This browser is not actively supported anymore. For the best passle experience, we strongly recommend you upgrade your browser.

Advertising Law Updates

| 3 minute read

Complying with State Auto-Renewal Laws?

Two new decisions from the Southern District of California remind us, once again, that automatic renewal programs are not only a frequent area of legislative activity, but a favorite of the plaintiffs’ bar.  Although California courts have held that California’s automatic renewal law (“ARL”) does not itself have a private right of action, they have also stated, as does one of the decisions here, that “a consumer who has been harmed by a violation of the ARL may bring a claim pursuant to other consumer protection statutes, including the FAL [False Advertising Law], the CLRA [Consumer Legal Remedies Act], and the UCL [Unfair Competition Law].”

In one of the cases, the plaintiff alleged that he was unwittingly enrolled in Bed Bath & Beyond’s Beyond Plus program, in which, for 29 dollars a year, customers receive a 20 percent discount on all of their BB&B purchases and free shipping.  The plaintiff claimed that when he made a purchase on the BB&B site, he was charged for the Beyond Plus program and that the defendant did not adequately disclose that the program would automatically renew every year.  He filed an action under the ARL, the CLRA and the UCL.  The defendant filed a motion to dismiss.

Although the defendant argued that the ARL was intended to cover just magazine subscriptions, the court rejected that argument.  It stated that “[a]lthough the Legislature relied on investigations into magazine subscriptions when drafting the statute, there is nothing to suggest it intended to limit the protections under ARL to magazine or periodical subscriptions.”  Next, defendant argued that it satisfied the requirements of the ARL by including the requisite disclosures “through a hyperlink that was a few centimeters from the request for consent.”  The court rejected that argument as well, holding that “the terms themselves—not the access point to them—need to be in visual proximity to the request.” Although, as the court acknowledged, the use of hyperlinked terms is often adequate, even to form a contract, the ARL itself specifically requires more: “the disclosure of terms in a specific manner and location.”  Thus, “[g]iven the terms appear nowhere near the request for consent, Plaintiff has plausibly alleged Defendant did not comply” with the statute.   And, although plaintiff’s pleadings were deficient as to other factual allegations, the court granted him leave to amend.

In the second case, putative class action plaintiffs sued a large magazine publisher and its fulfillment vendor, claiming that the defendants violated the ARL by failing to disclose all of the required automatic renewal offer terms, failing to disclose the automatic renewal offer terms in a clear and conspicuous manner, and charging plaintiffs’ credit cards for magazine subscriptions without obtaining their consent to the automatic renewal offer terms.  They further alleged that “at each step of their purchases of the magazine subscriptions, Defendants’ forms, emails, and webpages either did not contain any disclosure that the subscriptions would be automatically renewed or contained a disclosure that omitted required terms and that was in a type smaller text than the surrounding text.”  As a result, plaintiffs claimed, they didn’t know that they were enrolling in continuous service programs and, if they had, they would not have subscribed to the magazines. 

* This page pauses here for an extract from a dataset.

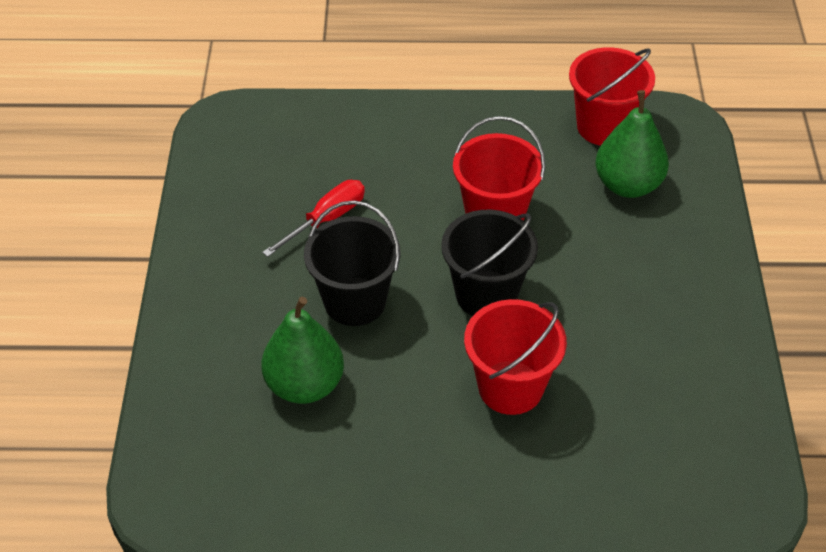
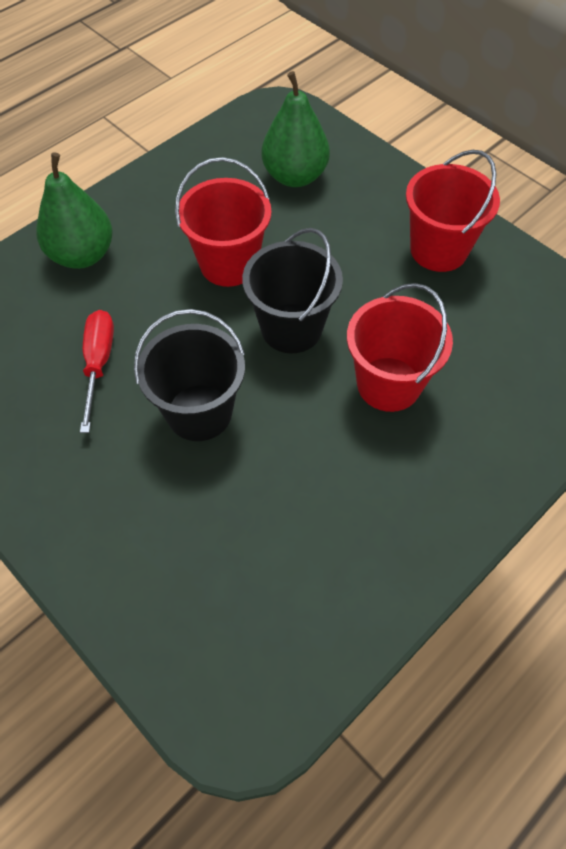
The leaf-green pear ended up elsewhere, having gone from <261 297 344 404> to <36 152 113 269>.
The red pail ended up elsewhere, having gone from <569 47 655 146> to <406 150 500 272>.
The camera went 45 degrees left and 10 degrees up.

The Court determined that plaintiffs’ factual allegations were sufficient to plead a violation of the ARL, and thus state a claim under the UCL and FAL, notwithstanding the fact that included in the allegations was the fulsome disclosure actually used in at least one of the solicitations: “Continuous Service Program: I understand that unless I tell you otherwise, I will receive uninterrupted service and access; my subscription(s) will be automatically renewed at the end of each subscription term, at the rate(s) then in effect. I authorize you to fulfill my subscription(s) and charge the credit/debit card if provided, or send me a bill if not. I won’t be bothered with any renewal notices, instead, I will receive a clearly marked reminder notice with the then current rate(s) about 30 days prior to charging my credit/debit card or receiving a bill. I may opt out of the automatic renewal at any time by contacting customer service referenced below and receive a refund for all undelivered issues.”  However, this disclosure was allegedly “in a type smaller than the surrounding text.”

It appears that the courts – or at least the Southern District of California – will allow a case to move past the pleading stage if plaintiffs allege even technical noncompliance with the requirements of the ARL.  Therefore, it is certainly worth reviewing those requirements if you’re offering any kind of continuous service program to California residents.  And remember that New York has just enacted very similar ones.

(Description of graphic for visually-impaired readers: the words "I agree" next to a un-checked check box, with a pen nearby.)